**What this task involves**
Below is a set of records; restate each one word for word.

**Extracted material**
====================

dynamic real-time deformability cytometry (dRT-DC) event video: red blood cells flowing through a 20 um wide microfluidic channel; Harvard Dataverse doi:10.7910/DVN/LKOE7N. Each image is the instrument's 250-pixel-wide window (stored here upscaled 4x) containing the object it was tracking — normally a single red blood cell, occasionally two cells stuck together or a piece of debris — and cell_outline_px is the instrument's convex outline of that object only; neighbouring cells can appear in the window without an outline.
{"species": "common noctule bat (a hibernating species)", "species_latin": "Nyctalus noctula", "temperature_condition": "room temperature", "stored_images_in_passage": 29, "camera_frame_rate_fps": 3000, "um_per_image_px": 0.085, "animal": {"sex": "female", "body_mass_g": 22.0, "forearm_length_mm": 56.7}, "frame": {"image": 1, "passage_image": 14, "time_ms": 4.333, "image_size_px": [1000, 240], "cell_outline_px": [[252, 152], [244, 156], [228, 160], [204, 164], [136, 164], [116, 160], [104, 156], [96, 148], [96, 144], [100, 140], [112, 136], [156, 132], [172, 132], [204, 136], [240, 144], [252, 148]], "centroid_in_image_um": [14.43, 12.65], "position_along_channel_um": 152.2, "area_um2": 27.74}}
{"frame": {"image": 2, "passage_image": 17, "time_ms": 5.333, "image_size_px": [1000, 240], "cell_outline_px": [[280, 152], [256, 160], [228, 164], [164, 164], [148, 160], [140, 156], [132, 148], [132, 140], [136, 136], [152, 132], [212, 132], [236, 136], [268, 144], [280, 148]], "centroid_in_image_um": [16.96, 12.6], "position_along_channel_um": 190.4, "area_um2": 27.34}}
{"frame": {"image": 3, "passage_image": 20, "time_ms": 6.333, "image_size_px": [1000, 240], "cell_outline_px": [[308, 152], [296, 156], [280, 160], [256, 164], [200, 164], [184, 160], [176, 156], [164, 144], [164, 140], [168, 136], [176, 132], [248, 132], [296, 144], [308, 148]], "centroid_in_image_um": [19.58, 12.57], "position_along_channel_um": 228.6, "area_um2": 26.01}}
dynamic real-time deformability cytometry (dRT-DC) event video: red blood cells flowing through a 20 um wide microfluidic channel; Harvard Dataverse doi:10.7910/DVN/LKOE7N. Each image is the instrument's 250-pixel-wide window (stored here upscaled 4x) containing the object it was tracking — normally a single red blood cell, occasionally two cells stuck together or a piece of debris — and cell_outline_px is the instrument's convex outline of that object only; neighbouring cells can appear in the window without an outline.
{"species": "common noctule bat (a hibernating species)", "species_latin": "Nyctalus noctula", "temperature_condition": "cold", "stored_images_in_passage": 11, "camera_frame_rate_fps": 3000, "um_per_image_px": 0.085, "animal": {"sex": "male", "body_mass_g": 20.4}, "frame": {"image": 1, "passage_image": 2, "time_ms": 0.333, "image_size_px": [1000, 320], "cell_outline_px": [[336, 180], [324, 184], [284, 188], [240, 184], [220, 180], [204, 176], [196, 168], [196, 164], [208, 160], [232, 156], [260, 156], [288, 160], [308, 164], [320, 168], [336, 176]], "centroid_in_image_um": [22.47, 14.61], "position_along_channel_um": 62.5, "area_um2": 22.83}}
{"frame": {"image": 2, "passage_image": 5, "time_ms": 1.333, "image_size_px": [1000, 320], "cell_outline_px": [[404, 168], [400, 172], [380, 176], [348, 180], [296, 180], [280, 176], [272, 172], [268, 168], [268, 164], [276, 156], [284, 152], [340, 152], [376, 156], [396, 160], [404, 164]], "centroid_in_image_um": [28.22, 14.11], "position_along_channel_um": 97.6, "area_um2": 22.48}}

====================

**Response to the exercise**
dynamic real-time deformability cytometry (dRT-DC) event video: red blood cells flowing through a 20 um wide microfluidic channel; Harvard Dataverse doi:10.7910/DVN/LKOE7N. Each image is the instrument's 250-pixel-wide window (stored here upscaled 4x) containing the object it was tracking — normally a single red blood cell, occasionally two cells stuck together or a piece of debris — and cell_outline_px is the instrument's convex outline of that object only; neighbouring cells can appear in the window without an outline.
{"species": "common noctule bat (a hibernating species)", "species_latin": "Nyctalus noctula", "temperature_condition": "room temperature", "stored_images_in_passage": 29, "camera_frame_rate_fps": 3000, "um_per_image_px": 0.085, "animal": {"sex": "female", "body_mass_g": 22.0, "forearm_length_mm": 56.7}, "frame": {"image": 1, "passage_image": 14, "time_ms": 4.333, "image_size_px": [1000, 240], "cell_outline_px": [[252, 152], [244, 156], [228, 160], [204, 164], [136, 164], [116, 160], [104, 156], [96, 148], [96, 144], [100, 140], [112, 136], [156, 132], [172, 132], [204, 136], [240, 144], [252, 148]], "centroid_in_image_um": [14.43, 12.65], "position_along_channel_um": 152.2, "area_um2": 27.74}}
{"frame": {"image": 2, "passage_image": 17, "time_ms": 5.333, "image_size_px": [1000, 240], "cell_outline_px": [[280, 152], [256, 160], [228, 164], [164, 164], [148, 160], [140, 156], [132, 148], [132, 140], [136, 136], [152, 132], [212, 132], [236, 136], [268, 144], [280, 148]], "centroid_in_image_um": [16.96, 12.6], "position_along_channel_um": 190.4, "area_um2": 27.34}}
{"frame": {"image": 3, "passage_image": 20, "time_ms": 6.333, "image_size_px": [1000, 240], "cell_outline_px": [[308, 152], [296, 156], [280, 160], [256, 164], [200, 164], [184, 160], [176, 156], [164, 144], [164, 140], [168, 136], [176, 132], [248, 132], [296, 144], [308, 148]], "centroid_in_image_um": [19.58, 12.57], "position_along_channel_um": 228.6, "area_um2": 26.01}}
dynamic real-time deformability cytometry (dRT-DC) event video: red blood cells flowing through a 20 um wide microfluidic channel; Harvard Dataverse doi:10.7910/DVN/LKOE7N. Each image is the instrument's 250-pixel-wide window (stored here upscaled 4x) containing the object it was tracking — normally a single red blood cell, occasionally two cells stuck together or a piece of debris — and cell_outline_px is the instrument's convex outline of that object only; neighbouring cells can appear in the window without an outline.
{"species": "common noctule bat (a hibernating species)", "species_latin": "Nyctalus noctula", "temperature_condition": "cold", "stored_images_in_passage": 11, "camera_frame_rate_fps": 3000, "um_per_image_px": 0.085, "animal": {"sex": "male", "body_mass_g": 20.4}, "frame": {"image": 1, "passage_image": 2, "time_ms": 0.333, "image_size_px": [1000, 320], "cell_outline_px": [[336, 180], [324, 184], [284, 188], [240, 184], [220, 180], [204, 176], [196, 168], [196, 164], [208, 160], [232, 156], [260, 156], [288, 160], [308, 164], [320, 168], [336, 176]], "centroid_in_image_um": [22.47, 14.61], "position_along_channel_um": 62.5, "area_um2": 22.83}}
{"frame": {"image": 2, "passage_image": 5, "time_ms": 1.333, "image_size_px": [1000, 320], "cell_outline_px": [[404, 168], [400, 172], [380, 176], [348, 180], [296, 180], [280, 176], [272, 172], [268, 168], [268, 164], [276, 156], [284, 152], [340, 152], [376, 156], [396, 160], [404, 164]], "centroid_in_image_um": [28.22, 14.11], "position_along_channel_um": 97.6, "area_um2": 22.48}}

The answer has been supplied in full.